Twenty years ago, this would not have been possible.
Today, the state hosts a population of 160 condors. Together with wild birds in Arizona and Mexico, the total population of California condors is around 440 birds.
Brandt says they don’t know what a healthy number of condors in the wild is, because condor populations have declined since humans settled in California.
Historic records show that California condors used to live throughout the state and Northwest. Even Lewis and Clark recorded seeing them during their expeditions.
“When Europeans came to the west they really had an impact on ecosystems” Brandt says. “One of those impacts affected the food sources of condors.”
Condors are scavengers that eat carrion. They will eat meat that died from natural causes or was killed. Brandt calls them “nature’s cleanup crew.” Activities like hunting and ranching can provide food for the birds; however, lead poisoning from consuming lead ammunition has been a prevalent cause of death for condors.

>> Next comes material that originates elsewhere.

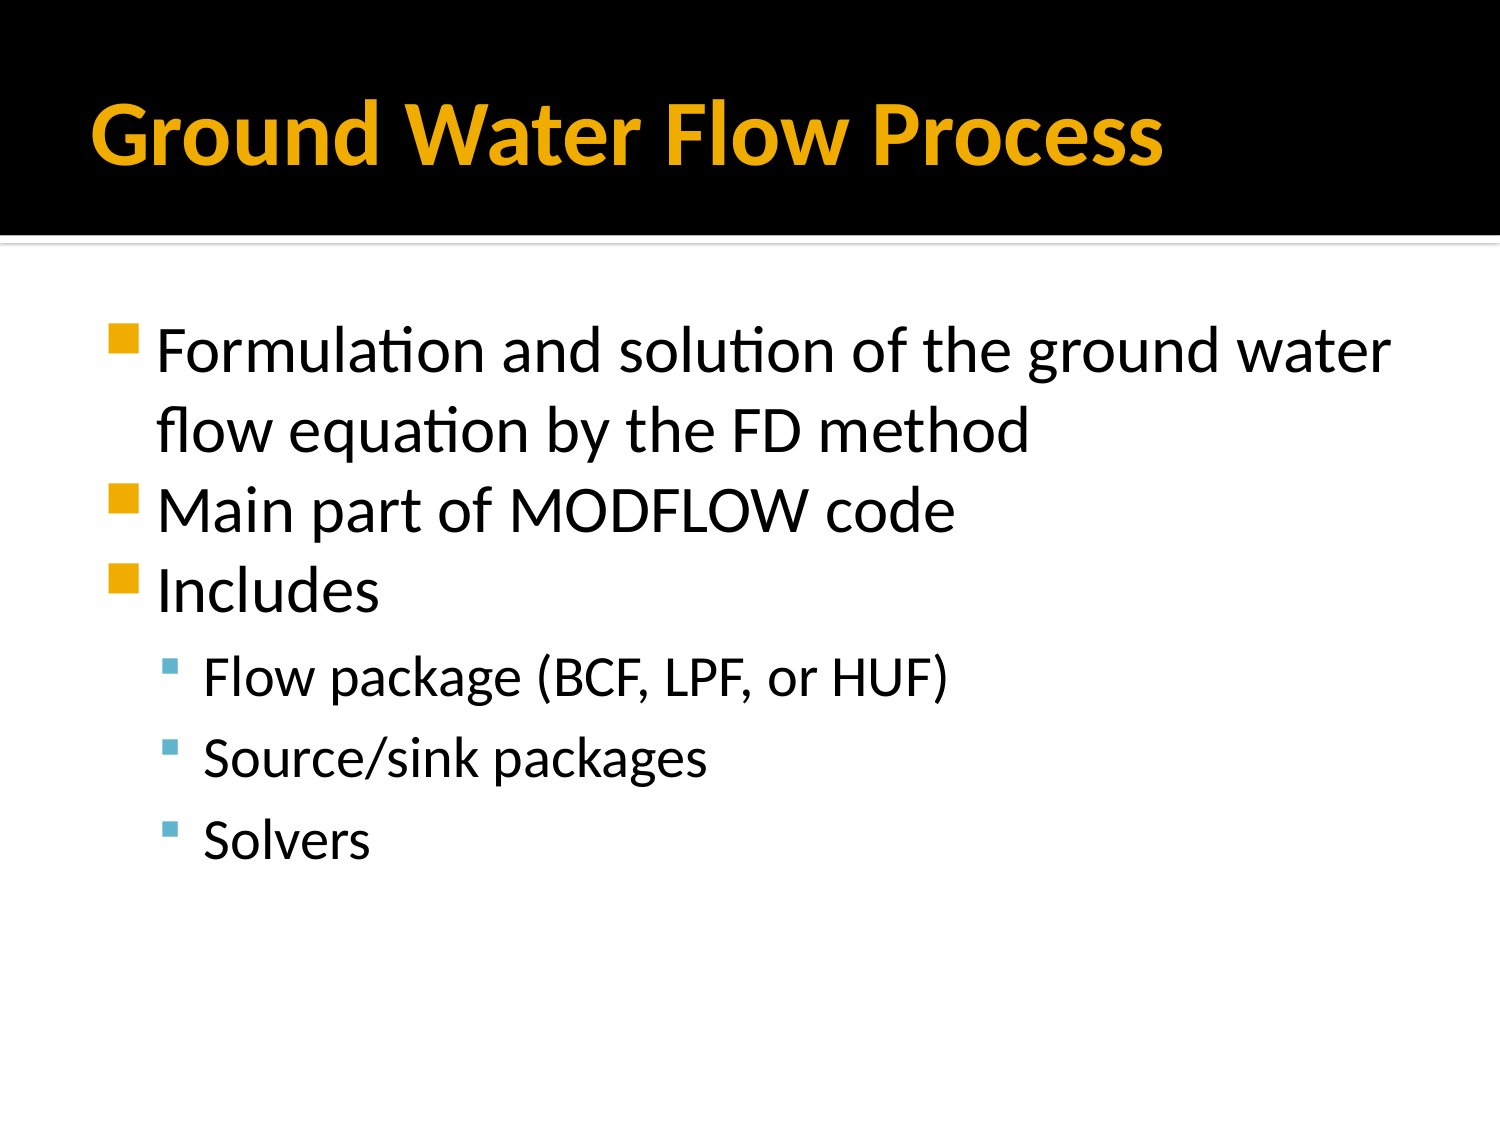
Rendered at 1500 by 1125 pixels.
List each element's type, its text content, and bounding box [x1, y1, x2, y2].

list Formulation and solution of the ground water flow equation by the FD method Main part of MODFLOW code Includes Flow package (BCF, LPF, or HUF) Source/sink packages Solvers [75, 291, 1425, 1050]
title Ground Water Flow Process [75, 25, 1425, 231]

Brandt says that population modeling the U.S. Fish and Wildlife Service has done shows lead as a primary barrier to condors from becoming self-sustaining.
Part of the work of the Condor Recovery Project includes educating and reaching out to hunters and ranchers to make areas safer for condors to repopulate.

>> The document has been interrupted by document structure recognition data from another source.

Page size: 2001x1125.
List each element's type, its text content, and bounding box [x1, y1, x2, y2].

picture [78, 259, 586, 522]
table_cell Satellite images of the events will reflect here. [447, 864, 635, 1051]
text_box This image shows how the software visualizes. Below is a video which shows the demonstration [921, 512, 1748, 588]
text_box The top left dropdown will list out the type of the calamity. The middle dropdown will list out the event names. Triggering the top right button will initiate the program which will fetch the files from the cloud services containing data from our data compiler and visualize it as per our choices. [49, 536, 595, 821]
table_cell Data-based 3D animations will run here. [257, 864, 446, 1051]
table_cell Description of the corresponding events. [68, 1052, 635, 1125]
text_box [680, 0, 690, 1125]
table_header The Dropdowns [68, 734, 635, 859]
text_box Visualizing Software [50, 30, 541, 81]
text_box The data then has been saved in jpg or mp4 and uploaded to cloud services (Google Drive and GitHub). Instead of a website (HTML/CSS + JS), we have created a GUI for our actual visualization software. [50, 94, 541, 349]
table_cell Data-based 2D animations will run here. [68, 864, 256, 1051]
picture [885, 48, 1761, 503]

Jennifer Wesson with the Fresno Chaffee Zoo says that the Condor Recovery Program demonstrates the success of collaborating with these local players.

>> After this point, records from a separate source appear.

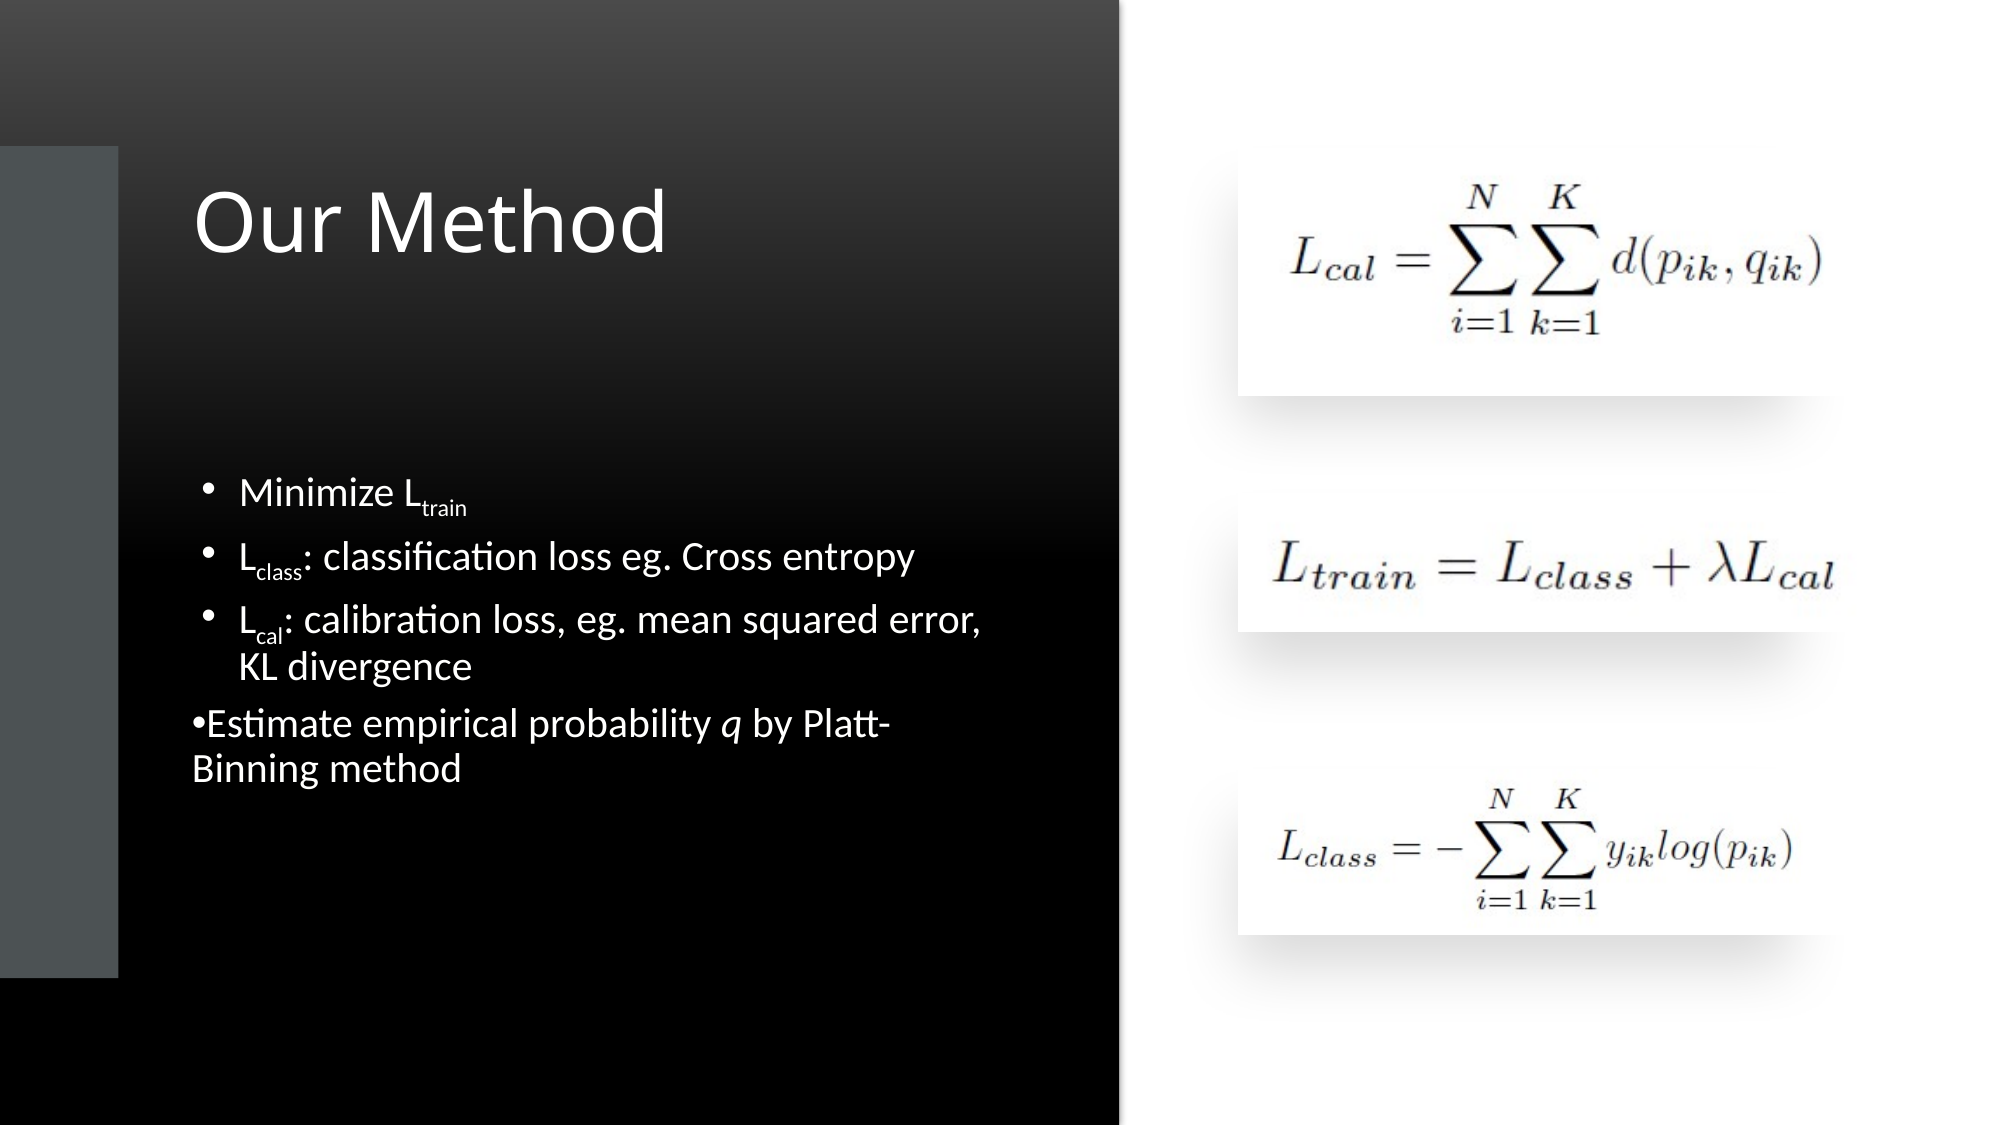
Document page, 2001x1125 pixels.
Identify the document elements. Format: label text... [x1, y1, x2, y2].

title Our Method [176, 172, 1009, 369]
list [1238, 493, 1860, 632]
text_box [0, 0, 1120, 1125]
text_box Minimize Ltrain Lclass: classification loss eg. Cross entropy Lcal: calibration loss, eg. mean squared error, KL divergence Estimate empirical probability q by Platt-Binning method [176, 395, 1009, 952]
text_box [1125, 0, 2000, 1125]
text_box [0, 145, 119, 979]
picture [1238, 769, 1860, 935]
picture [1238, 148, 1860, 396]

“Sometimes it’s an outreach that will save an animal,” Wesson says. She cites examples of pesticides that were thinning eggshells, and lead ammunition consumption by the birds. Wesson says reducing those inhibiting factors are a matter of education, outreach, and getting people to change their habits.
At Bitter Creek, a condor sitting on the flight pen spreads its wings, and takes off. In a few weeks, the newly GPS-tagged birds in the flight pen will join the wild population, and Brandt hopes for a successful transition.
“This is the recovery program, so our goal is to recover the species so we no longer need to manage the species as intensively,” Brandt says.
The largest flying bird in North America might someday sustain itself without humans, but it could be some time until then.
“We’re kind of at a point where we’re going to start defining what recovery would be for the condor,” Brandt says. “I think ten years from now, we’ll probably be a long way down that road in kind of understanding what the numbers and what recovery would look like, and also achieving recovery.”
With progress like that, maybe it shouldn’t be surprising to see a black bird with a nine-foot wingspan on the way into the mountains. And as recovery continues, maybe someday it can be expected.